フライデーこたつハイボール族と太宰ワールド
ケーブルテレビで放送している面白そうな映画をかたっぱしから録画している。金曜の夜は、ハイボールを飲みながらこのような映画を観て過ごすことが多い。一昔前にカウチポテト族ということばが流行ったが、それ風に言うなら私は「フライデーこたつハイボール族」だ。昨晩観たのは『マザーウォーター』と『ヴィヨンの妻』。
『マザーウォーター』は、小林聡美、もたいまさこといった『かもめ食堂』や『めがね』でおなじみのキャストだったので、てっきり荻上直子作品なのかと思ったら、そうではないことが判明。これといったストーリーはなく、ある町で暮らす数人の登場人物の日常生活を淡々と描いている。電車などで、知らない人どうしが話している内容がおもしろくて、つい聞き耳立ててしまうことがあるが、それを映画として堂々と観ているような感じだと言ったらわかりやすいかもしれない。
監督は違っても、漂う空気感は荻上直子作品と通じるものがあり、心地よい映画だった。私はこういう映画はけっこう好きだが、普通の人は退屈するかもしれない。
『ヴィヨンの妻 ~桜桃とタンポポ~』は、太宰治の同名の小説を映画化したもの。あまり期待せずに観たためか、予想以上におもしろかった。サブタイトルに「桜桃とタンポポ」と付いているので、おそらく『ヴィヨンの妻』『桜桃』『タンポポ』の 3 つの作品を合体させたような内容なんだと思う。
私は高校生のころ太宰治に夢中になり、ほとんどすべての作品を読んだ。『ヴィヨンの妻』ももちろん読んだことがあるのだが、太宰治には内容がよく似た一連の堕落的な作品があり、『ヴィヨンの妻』もそういった作品の 1 つ。30 年前に読んだ太宰の堕落ワールドが繰り広げられ、『マザーウォーター』とは違った心地良さがあった。また、松たか子演じるヴィヨンの妻もとっても魅力的な女性だった。

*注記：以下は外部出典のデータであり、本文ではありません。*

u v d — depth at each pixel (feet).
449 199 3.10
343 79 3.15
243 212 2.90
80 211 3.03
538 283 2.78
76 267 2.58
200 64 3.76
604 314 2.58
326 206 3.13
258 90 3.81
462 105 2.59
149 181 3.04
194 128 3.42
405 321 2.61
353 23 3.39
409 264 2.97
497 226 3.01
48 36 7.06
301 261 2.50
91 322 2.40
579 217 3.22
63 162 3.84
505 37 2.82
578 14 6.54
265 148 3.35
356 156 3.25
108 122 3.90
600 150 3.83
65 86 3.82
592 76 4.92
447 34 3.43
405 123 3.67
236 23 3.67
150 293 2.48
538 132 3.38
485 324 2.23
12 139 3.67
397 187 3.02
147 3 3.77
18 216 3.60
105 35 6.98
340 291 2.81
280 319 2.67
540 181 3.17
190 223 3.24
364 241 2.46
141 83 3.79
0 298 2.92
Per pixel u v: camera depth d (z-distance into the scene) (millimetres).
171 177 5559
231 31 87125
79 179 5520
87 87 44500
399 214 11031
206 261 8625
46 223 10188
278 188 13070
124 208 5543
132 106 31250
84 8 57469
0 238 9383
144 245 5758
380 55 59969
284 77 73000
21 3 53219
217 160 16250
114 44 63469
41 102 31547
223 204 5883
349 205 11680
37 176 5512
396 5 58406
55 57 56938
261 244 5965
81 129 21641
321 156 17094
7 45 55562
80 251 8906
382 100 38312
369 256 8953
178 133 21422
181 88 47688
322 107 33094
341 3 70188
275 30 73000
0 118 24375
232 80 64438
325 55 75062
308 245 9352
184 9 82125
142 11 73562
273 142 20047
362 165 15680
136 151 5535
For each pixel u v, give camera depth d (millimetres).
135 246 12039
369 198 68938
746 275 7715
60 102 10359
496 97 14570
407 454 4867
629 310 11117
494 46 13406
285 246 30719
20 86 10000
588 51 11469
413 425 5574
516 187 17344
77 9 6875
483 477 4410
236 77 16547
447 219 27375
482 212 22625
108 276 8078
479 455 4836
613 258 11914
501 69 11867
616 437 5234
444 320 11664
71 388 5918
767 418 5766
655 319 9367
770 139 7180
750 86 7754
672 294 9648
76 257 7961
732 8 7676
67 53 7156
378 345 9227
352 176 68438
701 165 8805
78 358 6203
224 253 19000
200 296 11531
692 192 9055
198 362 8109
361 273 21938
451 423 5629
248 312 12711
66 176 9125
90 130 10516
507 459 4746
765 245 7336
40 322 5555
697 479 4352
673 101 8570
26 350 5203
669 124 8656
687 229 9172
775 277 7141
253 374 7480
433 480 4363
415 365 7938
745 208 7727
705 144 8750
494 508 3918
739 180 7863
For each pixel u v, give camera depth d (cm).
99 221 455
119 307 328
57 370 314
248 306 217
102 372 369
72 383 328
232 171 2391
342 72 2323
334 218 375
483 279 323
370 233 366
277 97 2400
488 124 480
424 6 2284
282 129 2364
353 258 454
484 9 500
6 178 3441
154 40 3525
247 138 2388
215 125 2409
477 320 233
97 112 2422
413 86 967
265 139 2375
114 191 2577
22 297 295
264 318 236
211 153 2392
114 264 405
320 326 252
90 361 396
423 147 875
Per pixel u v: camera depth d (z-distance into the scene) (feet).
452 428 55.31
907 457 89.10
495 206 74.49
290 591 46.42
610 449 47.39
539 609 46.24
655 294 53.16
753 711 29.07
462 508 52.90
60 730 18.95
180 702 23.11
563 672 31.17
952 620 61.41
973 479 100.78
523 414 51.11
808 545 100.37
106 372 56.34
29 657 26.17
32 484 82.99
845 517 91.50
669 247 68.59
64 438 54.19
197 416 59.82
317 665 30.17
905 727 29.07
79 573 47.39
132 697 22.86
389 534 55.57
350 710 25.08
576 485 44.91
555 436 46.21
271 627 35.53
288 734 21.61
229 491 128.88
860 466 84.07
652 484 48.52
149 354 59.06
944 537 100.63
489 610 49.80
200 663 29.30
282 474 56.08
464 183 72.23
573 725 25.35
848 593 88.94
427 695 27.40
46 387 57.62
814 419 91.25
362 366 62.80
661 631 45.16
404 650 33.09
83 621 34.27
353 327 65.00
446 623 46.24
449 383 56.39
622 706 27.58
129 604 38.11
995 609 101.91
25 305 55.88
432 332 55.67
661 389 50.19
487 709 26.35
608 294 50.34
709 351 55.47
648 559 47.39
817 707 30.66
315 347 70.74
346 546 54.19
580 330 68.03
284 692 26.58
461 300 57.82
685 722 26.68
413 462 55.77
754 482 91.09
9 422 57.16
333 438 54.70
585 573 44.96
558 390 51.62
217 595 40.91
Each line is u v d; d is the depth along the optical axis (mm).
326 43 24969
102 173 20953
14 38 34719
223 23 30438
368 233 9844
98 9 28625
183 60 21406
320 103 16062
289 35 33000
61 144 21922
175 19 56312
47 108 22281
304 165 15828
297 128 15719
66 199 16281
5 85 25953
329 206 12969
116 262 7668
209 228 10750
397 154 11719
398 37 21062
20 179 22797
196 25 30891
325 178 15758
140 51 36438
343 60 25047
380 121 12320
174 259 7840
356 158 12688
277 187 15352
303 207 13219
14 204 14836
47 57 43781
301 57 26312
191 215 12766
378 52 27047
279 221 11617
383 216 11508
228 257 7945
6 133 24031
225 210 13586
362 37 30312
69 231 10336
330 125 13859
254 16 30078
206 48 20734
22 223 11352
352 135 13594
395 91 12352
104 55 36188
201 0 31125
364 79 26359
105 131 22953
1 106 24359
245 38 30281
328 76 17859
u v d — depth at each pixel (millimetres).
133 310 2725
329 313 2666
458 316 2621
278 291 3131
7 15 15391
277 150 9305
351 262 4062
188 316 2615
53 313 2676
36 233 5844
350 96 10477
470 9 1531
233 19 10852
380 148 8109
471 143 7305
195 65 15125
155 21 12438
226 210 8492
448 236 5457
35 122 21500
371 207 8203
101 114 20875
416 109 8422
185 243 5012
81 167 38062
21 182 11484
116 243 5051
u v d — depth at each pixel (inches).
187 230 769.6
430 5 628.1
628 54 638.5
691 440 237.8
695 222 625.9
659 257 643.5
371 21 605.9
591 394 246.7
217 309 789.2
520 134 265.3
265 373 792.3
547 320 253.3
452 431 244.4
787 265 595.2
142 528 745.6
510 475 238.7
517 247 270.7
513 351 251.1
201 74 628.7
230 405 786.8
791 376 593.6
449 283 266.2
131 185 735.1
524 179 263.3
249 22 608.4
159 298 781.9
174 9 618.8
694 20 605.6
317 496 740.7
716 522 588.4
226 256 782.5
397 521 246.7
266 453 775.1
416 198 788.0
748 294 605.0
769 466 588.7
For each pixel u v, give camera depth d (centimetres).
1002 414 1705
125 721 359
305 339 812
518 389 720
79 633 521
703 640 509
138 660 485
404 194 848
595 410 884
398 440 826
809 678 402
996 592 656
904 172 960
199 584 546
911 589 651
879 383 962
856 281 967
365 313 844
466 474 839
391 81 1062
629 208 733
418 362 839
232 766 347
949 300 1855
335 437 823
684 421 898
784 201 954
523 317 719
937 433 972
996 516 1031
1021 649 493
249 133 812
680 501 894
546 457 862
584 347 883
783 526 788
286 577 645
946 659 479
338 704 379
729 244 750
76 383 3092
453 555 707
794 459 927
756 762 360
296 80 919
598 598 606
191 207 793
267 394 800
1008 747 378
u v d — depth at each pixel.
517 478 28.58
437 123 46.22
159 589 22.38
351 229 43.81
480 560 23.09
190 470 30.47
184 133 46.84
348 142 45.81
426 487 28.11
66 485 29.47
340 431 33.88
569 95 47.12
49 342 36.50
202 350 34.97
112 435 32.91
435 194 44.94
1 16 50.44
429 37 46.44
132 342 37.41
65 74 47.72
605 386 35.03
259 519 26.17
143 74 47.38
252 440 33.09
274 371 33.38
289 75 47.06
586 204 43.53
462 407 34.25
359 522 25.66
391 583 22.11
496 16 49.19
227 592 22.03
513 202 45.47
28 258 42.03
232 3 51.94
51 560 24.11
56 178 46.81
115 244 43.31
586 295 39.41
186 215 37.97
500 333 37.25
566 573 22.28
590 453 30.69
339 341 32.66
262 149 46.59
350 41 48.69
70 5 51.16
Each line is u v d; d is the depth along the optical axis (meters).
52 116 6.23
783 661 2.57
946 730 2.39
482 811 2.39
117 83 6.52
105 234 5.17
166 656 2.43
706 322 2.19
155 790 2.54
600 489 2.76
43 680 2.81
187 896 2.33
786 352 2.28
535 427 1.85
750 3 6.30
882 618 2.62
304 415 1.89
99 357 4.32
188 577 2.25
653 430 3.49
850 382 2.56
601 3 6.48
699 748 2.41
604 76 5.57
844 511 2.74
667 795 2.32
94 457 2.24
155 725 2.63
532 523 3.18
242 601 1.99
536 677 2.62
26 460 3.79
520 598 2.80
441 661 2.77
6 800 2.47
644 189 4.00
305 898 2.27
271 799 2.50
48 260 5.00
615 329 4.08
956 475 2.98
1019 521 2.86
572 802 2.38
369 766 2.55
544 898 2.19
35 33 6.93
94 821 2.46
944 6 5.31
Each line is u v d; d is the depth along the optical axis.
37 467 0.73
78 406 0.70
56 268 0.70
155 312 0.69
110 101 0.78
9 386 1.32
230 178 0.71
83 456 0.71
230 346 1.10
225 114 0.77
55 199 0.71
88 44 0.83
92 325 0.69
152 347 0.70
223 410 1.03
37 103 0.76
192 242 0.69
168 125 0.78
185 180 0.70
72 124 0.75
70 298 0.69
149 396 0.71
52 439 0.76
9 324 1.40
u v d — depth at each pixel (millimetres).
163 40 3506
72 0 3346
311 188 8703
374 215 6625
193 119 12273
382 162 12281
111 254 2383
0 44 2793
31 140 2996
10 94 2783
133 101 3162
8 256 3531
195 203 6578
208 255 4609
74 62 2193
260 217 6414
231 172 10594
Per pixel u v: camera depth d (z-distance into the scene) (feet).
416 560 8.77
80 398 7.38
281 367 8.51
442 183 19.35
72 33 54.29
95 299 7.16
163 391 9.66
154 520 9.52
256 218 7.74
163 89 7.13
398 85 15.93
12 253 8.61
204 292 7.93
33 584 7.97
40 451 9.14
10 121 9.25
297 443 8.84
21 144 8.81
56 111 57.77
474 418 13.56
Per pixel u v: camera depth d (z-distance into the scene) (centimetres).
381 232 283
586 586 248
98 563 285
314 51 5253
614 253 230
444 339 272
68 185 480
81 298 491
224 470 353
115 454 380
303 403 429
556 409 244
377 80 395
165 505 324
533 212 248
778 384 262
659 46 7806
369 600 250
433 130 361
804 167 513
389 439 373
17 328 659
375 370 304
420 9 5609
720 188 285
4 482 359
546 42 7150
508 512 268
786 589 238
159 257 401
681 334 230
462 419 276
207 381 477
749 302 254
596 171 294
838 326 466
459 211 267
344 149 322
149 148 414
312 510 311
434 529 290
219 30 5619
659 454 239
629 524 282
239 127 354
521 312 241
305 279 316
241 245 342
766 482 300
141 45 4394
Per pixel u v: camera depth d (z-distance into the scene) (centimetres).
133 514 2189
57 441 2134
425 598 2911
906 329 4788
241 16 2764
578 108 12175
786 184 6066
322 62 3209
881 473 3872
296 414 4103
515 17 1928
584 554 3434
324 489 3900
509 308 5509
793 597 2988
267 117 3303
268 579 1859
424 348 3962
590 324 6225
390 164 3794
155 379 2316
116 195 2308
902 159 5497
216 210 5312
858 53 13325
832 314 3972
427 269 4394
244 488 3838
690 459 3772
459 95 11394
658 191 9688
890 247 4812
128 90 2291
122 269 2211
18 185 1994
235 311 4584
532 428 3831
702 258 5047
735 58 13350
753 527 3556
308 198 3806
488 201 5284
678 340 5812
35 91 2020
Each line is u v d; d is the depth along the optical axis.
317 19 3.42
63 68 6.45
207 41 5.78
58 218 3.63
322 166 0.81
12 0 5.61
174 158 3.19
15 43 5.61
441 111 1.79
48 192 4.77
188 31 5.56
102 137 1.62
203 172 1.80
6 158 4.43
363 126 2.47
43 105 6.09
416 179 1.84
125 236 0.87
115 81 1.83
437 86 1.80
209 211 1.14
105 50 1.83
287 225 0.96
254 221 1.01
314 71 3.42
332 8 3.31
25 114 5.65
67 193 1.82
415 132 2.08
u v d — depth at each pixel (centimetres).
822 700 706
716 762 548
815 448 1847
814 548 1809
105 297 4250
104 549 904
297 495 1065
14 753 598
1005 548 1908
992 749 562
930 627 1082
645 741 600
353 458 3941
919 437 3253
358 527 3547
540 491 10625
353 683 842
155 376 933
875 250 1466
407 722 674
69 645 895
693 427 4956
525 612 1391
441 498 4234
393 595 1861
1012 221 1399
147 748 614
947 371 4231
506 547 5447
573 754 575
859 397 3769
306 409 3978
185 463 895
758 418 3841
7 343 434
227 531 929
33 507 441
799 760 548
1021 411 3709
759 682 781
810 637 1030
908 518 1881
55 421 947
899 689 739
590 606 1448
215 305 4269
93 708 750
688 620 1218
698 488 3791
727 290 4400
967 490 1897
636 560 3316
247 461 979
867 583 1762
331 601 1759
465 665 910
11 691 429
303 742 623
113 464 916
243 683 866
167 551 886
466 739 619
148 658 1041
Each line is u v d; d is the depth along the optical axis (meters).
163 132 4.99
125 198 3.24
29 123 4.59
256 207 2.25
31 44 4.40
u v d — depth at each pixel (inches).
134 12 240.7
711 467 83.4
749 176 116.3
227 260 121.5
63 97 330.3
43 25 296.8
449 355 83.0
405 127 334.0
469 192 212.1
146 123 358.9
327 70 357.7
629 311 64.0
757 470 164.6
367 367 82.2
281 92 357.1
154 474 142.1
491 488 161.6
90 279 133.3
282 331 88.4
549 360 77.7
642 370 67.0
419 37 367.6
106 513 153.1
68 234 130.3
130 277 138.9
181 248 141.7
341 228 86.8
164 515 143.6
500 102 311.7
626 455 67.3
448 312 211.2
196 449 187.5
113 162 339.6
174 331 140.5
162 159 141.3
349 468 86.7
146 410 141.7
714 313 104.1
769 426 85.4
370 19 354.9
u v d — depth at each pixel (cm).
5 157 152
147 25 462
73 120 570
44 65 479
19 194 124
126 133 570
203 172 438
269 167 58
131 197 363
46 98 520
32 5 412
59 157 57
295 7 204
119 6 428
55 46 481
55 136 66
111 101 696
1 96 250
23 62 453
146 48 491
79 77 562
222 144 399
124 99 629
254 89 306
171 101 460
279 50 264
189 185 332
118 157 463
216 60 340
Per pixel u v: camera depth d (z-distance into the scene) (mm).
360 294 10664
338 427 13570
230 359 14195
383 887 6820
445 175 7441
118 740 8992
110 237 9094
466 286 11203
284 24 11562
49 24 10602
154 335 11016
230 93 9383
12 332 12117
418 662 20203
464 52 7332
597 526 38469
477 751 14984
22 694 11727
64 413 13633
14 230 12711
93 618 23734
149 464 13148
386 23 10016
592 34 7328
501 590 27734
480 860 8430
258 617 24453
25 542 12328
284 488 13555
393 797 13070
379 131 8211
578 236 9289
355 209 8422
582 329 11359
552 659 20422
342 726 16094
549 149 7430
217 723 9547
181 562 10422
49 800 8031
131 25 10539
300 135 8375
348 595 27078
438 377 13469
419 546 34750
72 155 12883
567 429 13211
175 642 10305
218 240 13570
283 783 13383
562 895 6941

私が初めて読んだ太宰治の作品は、国語の教科書に載っていた『走れメロス』だった。確か中学生のときだったと思う。人間はどうあるべきなのかを説いた『走れメロス』のような訓話的な小説をもっと読みたいと思った私は、『人間失格』や『斜陽』など、太宰治の作品を片っ端から読んでみた。しかし、太宰治のほかの作品は、『走れメロス』の世界とは程遠い、堕落的で破壊的な内容のものが多いことがわかった。むしろ『走れメロス』のほうが太宰作品としては異質なものであることに気付いた。
しかし、おとなになってから思ったことは、数が少ないからと言って、それが異質であると決めつけてはいけないということだ。むしろ、そっちのほうが本質だということもありえる。人でも物事でも、本質を見極めることは簡単ではないと思う。
今夜は日本映画専門チャンネルで『人間失格』が放送されるようだ。これも録画しておいて、また金曜日の夜にハイボールを飲みながら太宰ワールドを堪能しなくては。